Our veterans—men and women who risked everything for this country—face denied treatments and long waits for care they rightfully earned, while endless funds flow to those who entered illegally. This isn't compassion; it's a betrayal of citizens who built and defended the nation.
Enough is enough. Cut off every dime of taxpayer-funded benefits to illegal aliens immediately, secure the border, and put American citizens first—where they belong
The image shows Jessica Vaughan, the Center for Immigration Studies’ director of policy studies, at a witness table with a microphone and nameplate, eyes down as if reading testimony. Above her, the headline turns her appearance into a verdict: 60 percent, “STILL on welfare,” and the demand to zero it out. It’s vivid, but the numbers need unpacking.
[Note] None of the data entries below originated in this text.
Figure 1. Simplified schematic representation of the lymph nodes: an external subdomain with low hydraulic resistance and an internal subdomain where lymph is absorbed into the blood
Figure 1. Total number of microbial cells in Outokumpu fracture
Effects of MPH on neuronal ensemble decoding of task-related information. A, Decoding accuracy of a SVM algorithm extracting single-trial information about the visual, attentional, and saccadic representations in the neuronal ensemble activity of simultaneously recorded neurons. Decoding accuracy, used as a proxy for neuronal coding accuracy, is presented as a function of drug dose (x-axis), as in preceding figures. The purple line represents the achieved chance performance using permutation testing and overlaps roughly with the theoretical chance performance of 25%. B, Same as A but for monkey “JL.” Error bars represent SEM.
Vaughan did testify recently, and CIS has published work finding that over 60 percent of households headed by noncitizens without legal status use at least one major means-tested program. The headline treats that as settled fact, but there are conditional lines that matter. CIS counts benefits going to households — not necessarily to the unauthorized person. Many of those homes are mixed-status: children who are U.S.-born citizens receive Medicaid or school meals; the underlying surveys (Census Bureau data) rely on self-reported status and household-level benefit questions, which researchers group different ways. Federal law already bars undocumented immigrants from SNAP, TANF, Medicaid outside emergency cases, and SSI; citizen children in those homes can receive benefits, and that’s what shows up.
Do 60 percent of unauthorized immigrants themselves draw cash welfare? No — eligibility rules forbid it, and studies that separate direct recipients find much lower rates. Does 60 percent of households with an unauthorized member intersect with programs like Medicaid or free lunch because of U.S.-born kids? In CIS’s allocation, yes, and that’s their argument for a policy change. Critics say the framing conflates household use with individual eligibility.
Vaughan’s presence is real; the hearing is real; the “UNDER OATH” garnish is true of congressional testimony. The headline’s call to “CUT IT ALL OFF!” moves from a contested social-science estimate to a command. That move is the point of the image. The underlying data exist, but they come with margins, definitions, and a citizen-children factor the headline drops. “INSANE” is how the poster feels. In the witness chair, Vaughan’s job is quieter: give a number, cite the CPS, and let lawmakers decide what to do about households the law treats differently than persons.